According to the Ministry, open access is an important aspect of the Electricity Act 2003, but its implementation has been limited due to high charges. The issue of expensive open access charges has been a topic of discussion within the industry, as it hinders the widespread adoption.
Many have expressed concerns about the high rates imposed by different states. To address this, it is necessary to establish reasonable open access charges nationwide. This will enable bulk consumers, such as industries, to access electricity through open access at affordable rates.
To achieve this, new rules are proposed to define a methodology for calculating various open access charges and make them more rational.
ARR and annual revenue
Under the proposed amendment to Rule 24, the ministry emphasizes that the approved tariff must be cost reflective, ensuring no gap exists between the approved Annual Revenue Requirement (ARR) and estimated annual revenue from the approved tariff, except in cases of natural calamities.
If any gap does arise, it should not exceed 3% of the approved ARR.
This gap and carrying costs at the base rate of Late Payment Surcharge specified in the Electricity (Late Payment Surcharge and Related Matters) Rules, 2022, should be settled in a maximum of three equal yearly installments from the next financial year.
Moreover, any gap between the approved ARR, estimated annual revenue from the approved tariff, and the applicable carrying costs should be cleared within a maximum of seven equal yearly installments starting the next financial year.

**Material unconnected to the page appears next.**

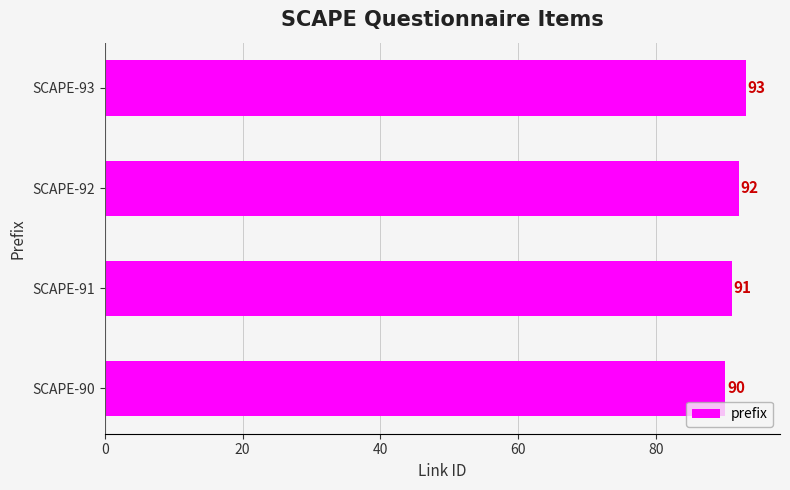

What is the average value?

92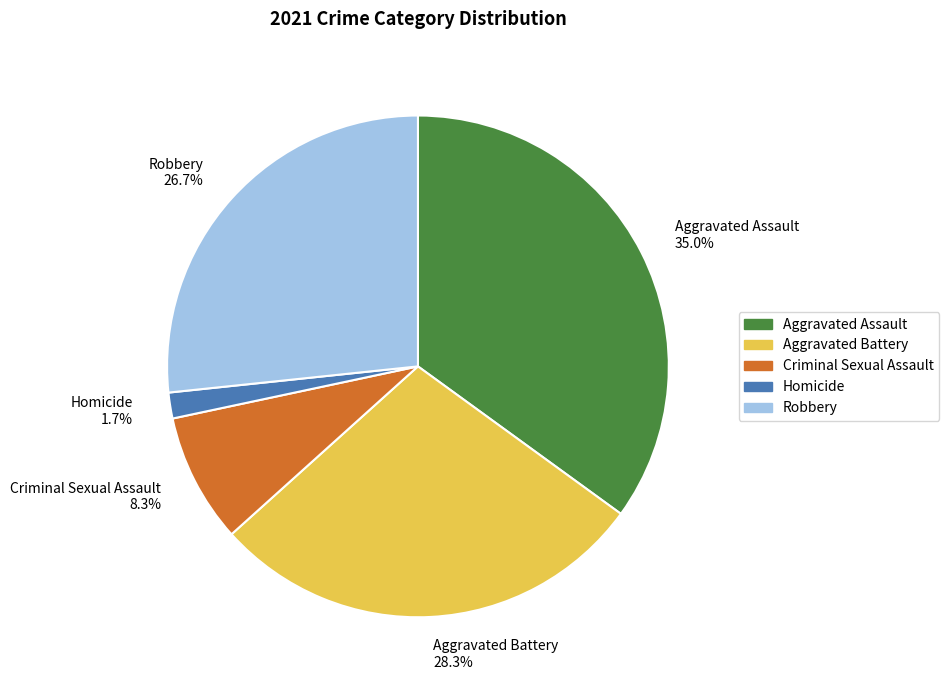

Is Aggravated Battery the majority of the pie?

No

To ensure the financial stability of the power sector, it is crucial to have tariffs that reflect the actual costs and allow for the recovery of prudent expenses, according to the ministry. However, many states have a significant disparity between the approved ARR and the estimated revenue from approved tariffs.

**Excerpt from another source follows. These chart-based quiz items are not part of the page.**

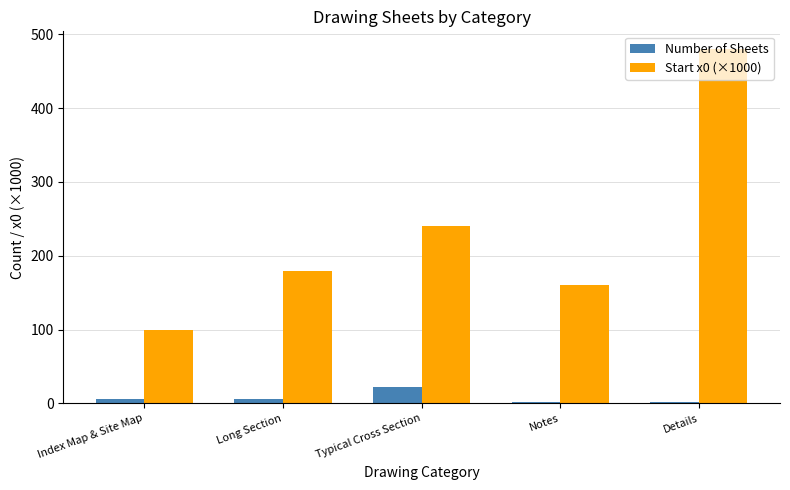

Is it true that Start x0 (×1000) equals 160 at Notes?

True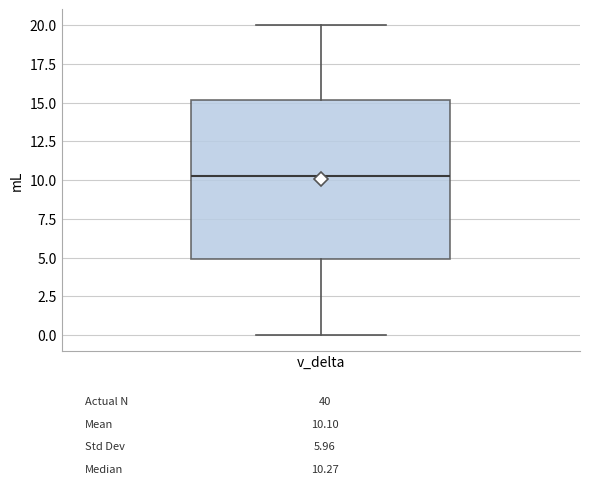

Read this box plot against the y-axis: the position of the median line, the range covered by the box, and the ends of both whiskers. The values are not printed on the chart, so give them approximately, as read against the axis.

median 10.5, box 5.0 to 15.0, whiskers 0.0 to 20.0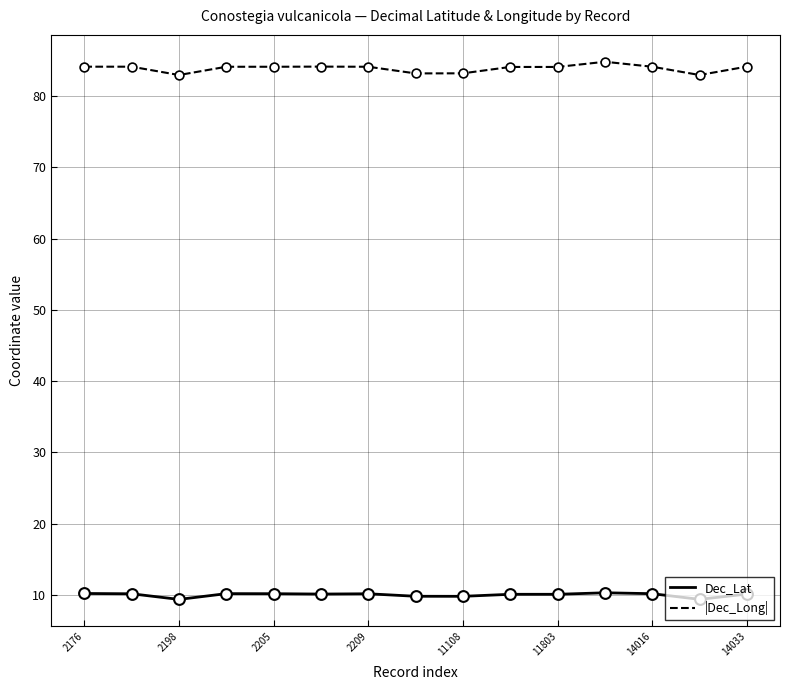

Which series has the widest spread of values?

|Dec_Long|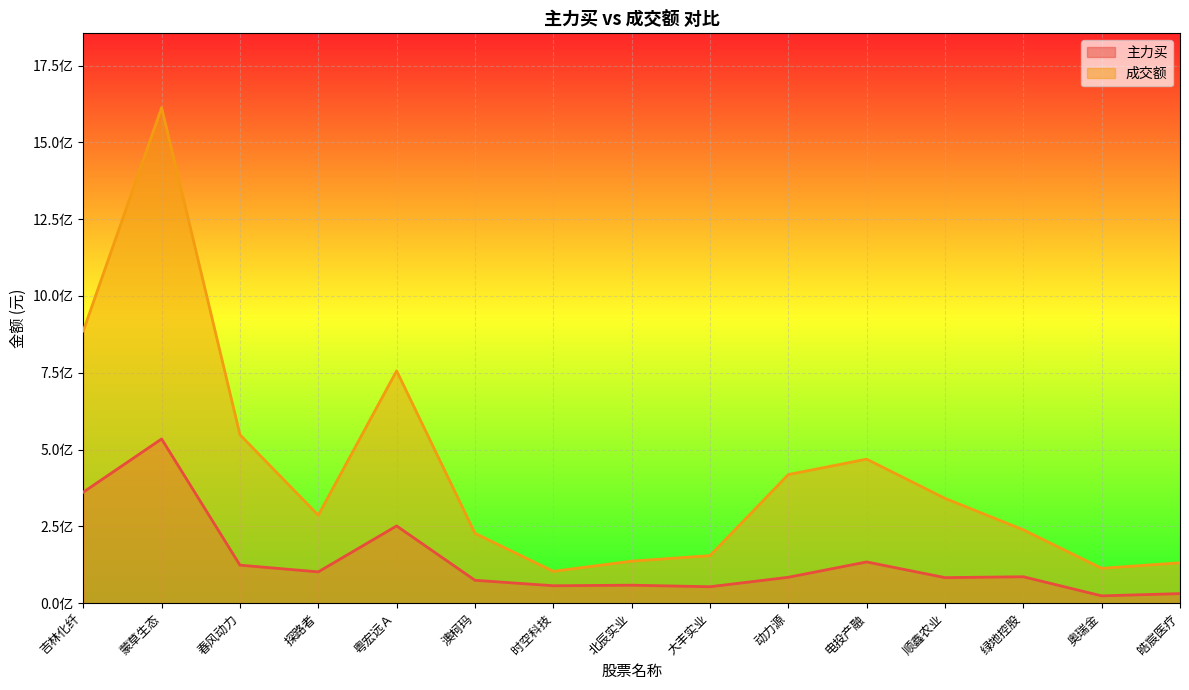

List the series in order of their overall mean, highest first.

成交额, 主力买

This practice needs to be discouraged, and there is a need for statutory provisions to prevent such gaps from occurring. Additionally, it is essential to establish a time-bound process for addressing and resolving any revenue gaps or regulatory assets.
New rules are being proposed to minimize such gaps, except in exceptional circumstances, and to facilitate the timely liquidation of any existing gaps.

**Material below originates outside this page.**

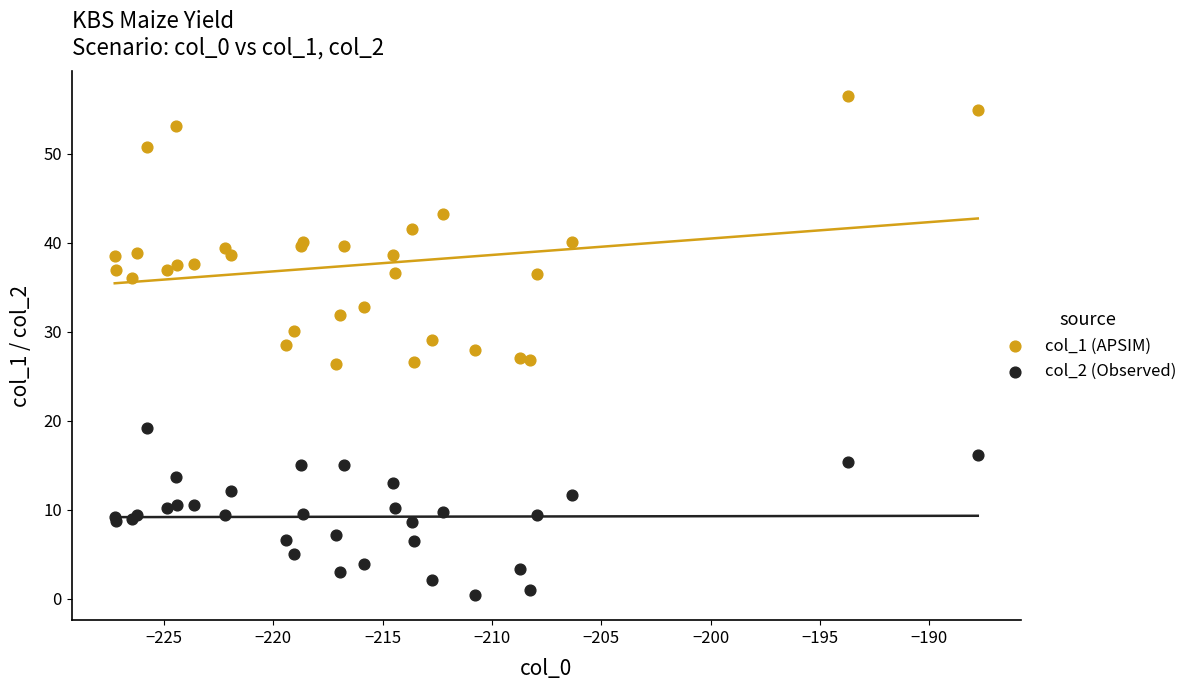

Which series reaches the minimum Y coordinate?

col_2 (Observed)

Under Rule 25, any person appealing against an order made by the Appropriate Commission under the Act must pay at least 50% of the payable amount as per the commission’s order while filing an appeal before the Appellate Tribunal for Electricity.
However, for matters related to “Change in Law” as defined in the Electricity (Timely Recovery of Costs due to Change in Law) Rules, 2021, the payment required will be 75% of the amount payable.
Upon the final order of the tribunal, any excess amount paid by the appellant to the other parties during the appeal process shall be refunded, along with interest at the base rate of Late Payment Surcharge specified in the Electricity (Late Payment Surcharge and Related Matters) Rules, 2022, within 90 days from the date of the order passed by the Appellate Tribunal for Electricity (APTEL).
However, if the APTEL or the Supreme Court deems the appeal to be frivolous and without any compelling content, the rate of late payment surcharge will be 18%.
The Supreme Court recently emphasized the need to address non-essential litigations, their impact on consumers, and the importance of timely payment of dues. The Supreme Court had advised the ministry to establish a mechanism to ensure timely payments and discourage unnecessary litigations.
In line with this judgment, a new rule is proposed to discourage frivolous litigations before the Appellate Tribunal for Electricity and higher courts. The rule suggests requiring upfront partial payment of dues before filing an appeal to discourage such unnecessary litigations.
Earlier this year, the ministry amended the Electricity Rules regarding the surcharge imposed on open access consumers. As per the revised rules, the surcharge levied by state commissions on open access consumers should not exceed 20% of the average cost of power supply.